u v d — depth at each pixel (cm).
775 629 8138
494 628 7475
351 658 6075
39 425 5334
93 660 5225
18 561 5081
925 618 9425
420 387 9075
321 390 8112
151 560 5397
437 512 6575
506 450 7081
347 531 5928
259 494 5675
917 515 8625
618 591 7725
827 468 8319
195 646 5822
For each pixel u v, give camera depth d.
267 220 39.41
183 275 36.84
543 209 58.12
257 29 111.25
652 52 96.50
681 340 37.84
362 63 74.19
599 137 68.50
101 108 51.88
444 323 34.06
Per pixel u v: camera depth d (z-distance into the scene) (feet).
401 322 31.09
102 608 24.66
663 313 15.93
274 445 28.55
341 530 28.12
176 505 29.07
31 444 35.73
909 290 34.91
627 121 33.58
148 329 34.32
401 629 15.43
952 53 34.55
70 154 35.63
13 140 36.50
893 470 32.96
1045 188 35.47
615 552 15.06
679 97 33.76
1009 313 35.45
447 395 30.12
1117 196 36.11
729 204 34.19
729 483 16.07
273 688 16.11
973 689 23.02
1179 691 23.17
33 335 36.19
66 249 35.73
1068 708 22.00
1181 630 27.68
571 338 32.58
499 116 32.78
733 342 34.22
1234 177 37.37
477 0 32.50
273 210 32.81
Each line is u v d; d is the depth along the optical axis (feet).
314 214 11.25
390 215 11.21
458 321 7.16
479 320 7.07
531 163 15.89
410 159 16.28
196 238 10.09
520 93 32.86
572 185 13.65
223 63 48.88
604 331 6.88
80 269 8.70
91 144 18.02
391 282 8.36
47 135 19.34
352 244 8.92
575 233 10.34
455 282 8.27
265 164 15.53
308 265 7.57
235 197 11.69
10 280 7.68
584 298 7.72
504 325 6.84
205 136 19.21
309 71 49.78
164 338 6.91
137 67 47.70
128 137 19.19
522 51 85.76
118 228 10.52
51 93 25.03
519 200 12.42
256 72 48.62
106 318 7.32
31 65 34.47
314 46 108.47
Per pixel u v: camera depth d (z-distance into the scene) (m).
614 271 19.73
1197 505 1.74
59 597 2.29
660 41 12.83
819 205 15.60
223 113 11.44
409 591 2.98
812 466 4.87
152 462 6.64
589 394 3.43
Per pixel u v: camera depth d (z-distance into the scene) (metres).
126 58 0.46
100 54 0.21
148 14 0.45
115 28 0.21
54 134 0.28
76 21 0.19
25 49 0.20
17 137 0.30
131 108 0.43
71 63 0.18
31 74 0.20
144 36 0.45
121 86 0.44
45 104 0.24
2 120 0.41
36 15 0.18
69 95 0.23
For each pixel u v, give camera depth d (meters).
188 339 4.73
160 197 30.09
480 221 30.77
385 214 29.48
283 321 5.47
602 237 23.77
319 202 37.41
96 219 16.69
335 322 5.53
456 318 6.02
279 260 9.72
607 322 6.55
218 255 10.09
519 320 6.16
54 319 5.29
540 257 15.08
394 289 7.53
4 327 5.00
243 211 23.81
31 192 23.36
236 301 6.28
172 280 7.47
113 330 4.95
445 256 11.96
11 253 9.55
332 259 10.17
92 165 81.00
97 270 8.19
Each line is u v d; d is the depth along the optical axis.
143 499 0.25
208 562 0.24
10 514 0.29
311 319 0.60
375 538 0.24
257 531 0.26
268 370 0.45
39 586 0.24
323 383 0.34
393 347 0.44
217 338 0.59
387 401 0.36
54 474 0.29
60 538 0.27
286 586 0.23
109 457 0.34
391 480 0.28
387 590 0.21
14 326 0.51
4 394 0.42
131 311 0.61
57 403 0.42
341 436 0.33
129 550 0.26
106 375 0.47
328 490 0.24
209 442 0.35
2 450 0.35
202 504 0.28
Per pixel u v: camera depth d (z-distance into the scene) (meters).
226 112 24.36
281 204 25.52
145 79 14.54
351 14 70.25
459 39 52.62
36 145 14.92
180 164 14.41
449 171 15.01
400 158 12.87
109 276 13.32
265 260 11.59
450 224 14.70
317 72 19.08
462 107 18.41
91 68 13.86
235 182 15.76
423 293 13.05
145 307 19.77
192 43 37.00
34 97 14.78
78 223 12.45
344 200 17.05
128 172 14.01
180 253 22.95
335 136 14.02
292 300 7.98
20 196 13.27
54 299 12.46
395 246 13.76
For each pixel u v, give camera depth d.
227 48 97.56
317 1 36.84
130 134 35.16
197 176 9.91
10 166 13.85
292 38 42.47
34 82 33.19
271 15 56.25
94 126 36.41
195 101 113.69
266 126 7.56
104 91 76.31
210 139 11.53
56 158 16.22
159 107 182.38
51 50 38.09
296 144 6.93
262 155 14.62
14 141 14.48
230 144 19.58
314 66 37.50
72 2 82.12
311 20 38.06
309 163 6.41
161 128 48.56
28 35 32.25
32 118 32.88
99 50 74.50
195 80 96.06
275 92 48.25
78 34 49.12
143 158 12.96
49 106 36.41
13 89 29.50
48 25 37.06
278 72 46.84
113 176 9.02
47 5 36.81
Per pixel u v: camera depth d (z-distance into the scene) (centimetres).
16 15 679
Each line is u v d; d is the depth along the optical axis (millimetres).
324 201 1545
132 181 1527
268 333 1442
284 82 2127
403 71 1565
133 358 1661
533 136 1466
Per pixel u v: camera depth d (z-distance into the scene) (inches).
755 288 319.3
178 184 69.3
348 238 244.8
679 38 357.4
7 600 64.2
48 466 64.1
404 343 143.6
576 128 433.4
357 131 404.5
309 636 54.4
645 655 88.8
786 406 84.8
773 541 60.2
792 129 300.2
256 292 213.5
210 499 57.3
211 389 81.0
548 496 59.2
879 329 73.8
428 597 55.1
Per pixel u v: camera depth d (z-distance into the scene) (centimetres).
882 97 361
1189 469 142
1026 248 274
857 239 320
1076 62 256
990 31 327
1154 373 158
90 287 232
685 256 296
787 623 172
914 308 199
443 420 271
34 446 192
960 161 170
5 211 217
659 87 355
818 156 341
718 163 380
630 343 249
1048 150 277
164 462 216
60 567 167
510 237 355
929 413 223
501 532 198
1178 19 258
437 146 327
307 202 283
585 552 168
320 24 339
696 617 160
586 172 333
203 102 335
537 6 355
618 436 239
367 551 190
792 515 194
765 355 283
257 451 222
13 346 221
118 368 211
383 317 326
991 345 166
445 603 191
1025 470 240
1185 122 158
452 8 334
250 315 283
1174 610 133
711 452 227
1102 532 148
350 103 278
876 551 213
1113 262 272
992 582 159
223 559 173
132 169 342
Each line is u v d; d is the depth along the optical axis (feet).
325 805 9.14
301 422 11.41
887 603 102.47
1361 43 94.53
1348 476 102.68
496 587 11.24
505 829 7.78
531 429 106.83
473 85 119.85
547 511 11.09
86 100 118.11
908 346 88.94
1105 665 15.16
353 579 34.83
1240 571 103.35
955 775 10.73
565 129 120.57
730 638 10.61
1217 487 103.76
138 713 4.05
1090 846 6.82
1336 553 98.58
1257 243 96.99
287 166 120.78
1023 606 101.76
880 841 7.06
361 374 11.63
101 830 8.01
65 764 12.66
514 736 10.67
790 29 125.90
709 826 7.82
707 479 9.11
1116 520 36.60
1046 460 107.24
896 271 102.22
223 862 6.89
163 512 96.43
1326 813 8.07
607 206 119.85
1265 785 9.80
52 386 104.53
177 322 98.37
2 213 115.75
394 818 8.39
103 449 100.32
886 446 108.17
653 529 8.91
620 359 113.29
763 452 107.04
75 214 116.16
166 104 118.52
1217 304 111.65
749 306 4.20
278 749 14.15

——

# What you should do:
Transcribe the lines above between the line holding "34 82 33.19" and the line holding "718 163 380", inclusive, exactly as they stand and with nothing added.

# Response:
34 82 33.19
271 15 56.25
94 126 36.41
195 101 113.69
266 126 7.56
104 91 76.31
210 139 11.53
56 158 16.22
159 107 182.38
51 50 38.09
296 144 6.93
262 155 14.62
14 141 14.48
230 144 19.58
314 66 37.50
72 2 82.12
311 20 38.06
309 163 6.41
161 128 48.56
28 35 32.25
32 118 32.88
99 50 74.50
195 80 96.06
275 92 48.25
78 34 49.12
143 158 12.96
49 106 36.41
13 89 29.50
48 25 37.06
278 72 46.84
113 176 9.02
47 5 36.81
Per pixel u v: camera depth d (z-distance into the scene) (centimetres).
16 15 679
Each line is u v d; d is the depth along the optical axis (millimetres).
324 201 1545
132 181 1527
268 333 1442
284 82 2127
403 71 1565
133 358 1661
533 136 1466
Per pixel u v: camera depth d (z-distance into the scene) (inches).
755 288 319.3
178 184 69.3
348 238 244.8
679 38 357.4
7 600 64.2
48 466 64.1
404 343 143.6
576 128 433.4
357 131 404.5
309 636 54.4
645 655 88.8
786 406 84.8
773 541 60.2
792 129 300.2
256 292 213.5
210 499 57.3
211 389 81.0
548 496 59.2
879 329 73.8
428 597 55.1
Per pixel u v: camera depth d (z-distance into the scene) (centimetres).
882 97 361
1189 469 142
1026 248 274
857 239 320
1076 62 256
990 31 327
1154 373 158
90 287 232
685 256 296
787 623 172
914 308 199
443 420 271
34 446 192
960 161 170
5 211 217
659 87 355
818 156 341
718 163 380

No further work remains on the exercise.